§ **Task objective**
Write the entries below again, precisely as they appear.
═══ Records supplied
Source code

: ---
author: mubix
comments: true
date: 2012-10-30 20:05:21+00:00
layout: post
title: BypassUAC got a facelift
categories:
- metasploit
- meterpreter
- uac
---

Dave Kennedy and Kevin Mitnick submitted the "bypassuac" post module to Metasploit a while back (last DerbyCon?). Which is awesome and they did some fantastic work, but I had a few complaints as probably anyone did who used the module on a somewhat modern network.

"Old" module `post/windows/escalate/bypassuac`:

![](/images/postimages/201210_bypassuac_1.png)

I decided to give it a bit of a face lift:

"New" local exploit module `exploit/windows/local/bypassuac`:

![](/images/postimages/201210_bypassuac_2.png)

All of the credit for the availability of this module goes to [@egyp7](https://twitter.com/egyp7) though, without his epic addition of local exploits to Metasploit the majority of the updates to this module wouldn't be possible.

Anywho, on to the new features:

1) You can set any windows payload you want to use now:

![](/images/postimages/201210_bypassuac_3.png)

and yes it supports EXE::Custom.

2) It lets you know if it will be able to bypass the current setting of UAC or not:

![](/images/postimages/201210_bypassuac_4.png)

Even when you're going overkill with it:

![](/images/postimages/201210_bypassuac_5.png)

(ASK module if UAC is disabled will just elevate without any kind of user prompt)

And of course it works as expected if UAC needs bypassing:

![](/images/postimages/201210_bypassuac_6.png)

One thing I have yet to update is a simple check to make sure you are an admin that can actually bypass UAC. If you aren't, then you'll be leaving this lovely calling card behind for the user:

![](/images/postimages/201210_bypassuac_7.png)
══════
§ **Answer**
Source code

: ---
author: mubix
comments: true
date: 2012-10-30 20:05:21+00:00
layout: post
title: BypassUAC got a facelift
categories:
- metasploit
- meterpreter
- uac
---

Dave Kennedy and Kevin Mitnick submitted the "bypassuac" post module to Metasploit a while back (last DerbyCon?). Which is awesome and they did some fantastic work, but I had a few complaints as probably anyone did who used the module on a somewhat modern network.

"Old" module `post/windows/escalate/bypassuac`:

![](/images/postimages/201210_bypassuac_1.png)

I decided to give it a bit of a face lift:

"New" local exploit module `exploit/windows/local/bypassuac`:

![](/images/postimages/201210_bypassuac_2.png)

All of the credit for the availability of this module goes to [@egyp7](https://twitter.com/egyp7) though, without his epic addition of local exploits to Metasploit the majority of the updates to this module wouldn't be possible.

Anywho, on to the new features:

1) You can set any windows payload you want to use now:

![](/images/postimages/201210_bypassuac_3.png)

and yes it supports EXE::Custom.

2) It lets you know if it will be able to bypass the current setting of UAC or not:

![](/images/postimages/201210_bypassuac_4.png)

Even when you're going overkill with it:

![](/images/postimages/201210_bypassuac_5.png)

(ASK module if UAC is disabled will just elevate without any kind of user prompt)

And of course it works as expected if UAC needs bypassing:

![](/images/postimages/201210_bypassuac_6.png)

One thing I have yet to update is a simple check to make sure you are an admin that can actually bypass UAC. If you aren't, then you'll be leaving this lovely calling card behind for the user:

![](/images/postimages/201210_bypassuac_7.png)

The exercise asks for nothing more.